Thursday, August 03, 2006

Opportunity 1

The orbiter Discovery made it! It was exciting to watch the launch and the landing. This shuttle mission was the first that I had seen from start to finish. I've been fighting for the past three years to see a mission start to finish. In that time, I had three opportunities:

1.
I was a new co-op here at NASA in the spring of 2003. We had all just finished four straight semesters of Speed and I had no clue what NASA did. Before my interview with NASA, I asked Adam what great things they had been doing since the moon. He stood in disbelief and asked if I had heard of the Space Station. "Nope!" "Are you kidding?" No I wasn't. I had no idea. Now that I think about, I did know they had space shuttles because I remember as a sophomore in high school sticking around at school after classes to watch the historic John Glenn launch. I felt that someone with more zeal for NASA, like Todd or Adam, should be the one interviewing. Thanks to Adam, he was able to explain the space station before my interview, enough to land me a job with the space station group in Florida.
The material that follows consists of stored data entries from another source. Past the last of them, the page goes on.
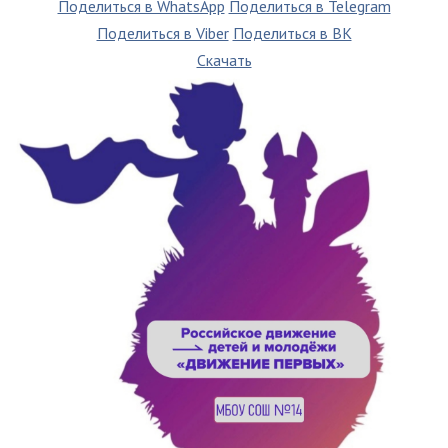
Поделиться в WhatsApp
Поделиться в Telegram
Поделиться в Viber
Поделиться в ВК
Скачать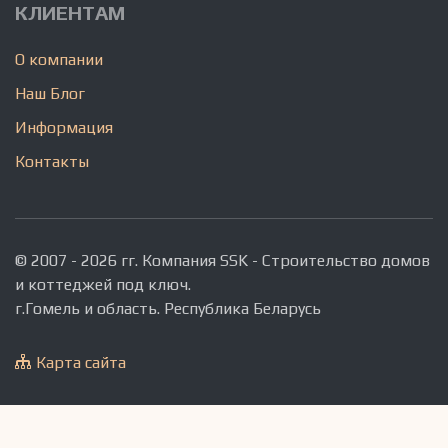
КЛИЕНТАМ
О компании
Наш Блог
Информация
Контакты
© 2007 - 2026 гг. Компания SSK - Строительство домов
и коттеджей под ключ.
г.Гомель и область. Республика Беларусь
Карта сайта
I had been here at the job for about two weeks and I found myself groggy in the early morning riding a bus to a VIP viewing site to watch the Columbia launch. The sun rose; a beautiful day was born. It was sunny with hardly a cloud in the sky. Three hours later and three miles away, on January 16, 2003, I saw my first Shuttle launch. The shuttle went up and all that was heard were claps and cheers. The wave made its way across the lagoon where birds flew far and fast from their places of rest. The sky sounded like it was being ripped apart- a continuous Grand Finale at Thunder. What used to be on the ground was now in space.

Two weeks later, I awoke early on a Saturday morning to watch Columbia return from space. Fortunate for me, it would be returning right before my eyes. Tickets to watch the landing were abundant- it was just another landing of a shuttle on a Saturday morning. They said that the sonic booms would be loud- two, distinct explosions. With a count-down clock and three-mile long runway in front of me, this was certainly to be unlike any other plane landing I had ever seen.

"UHF comm check" they broadcasted over and over- waiting for an answer. They lost communication with the shuttle. The count-down clock reached zero with the runway empty. The shuttle was running late. We returned to the busses and I drove home. The news said it all: the shuttle wouldn't be landing in Florida today.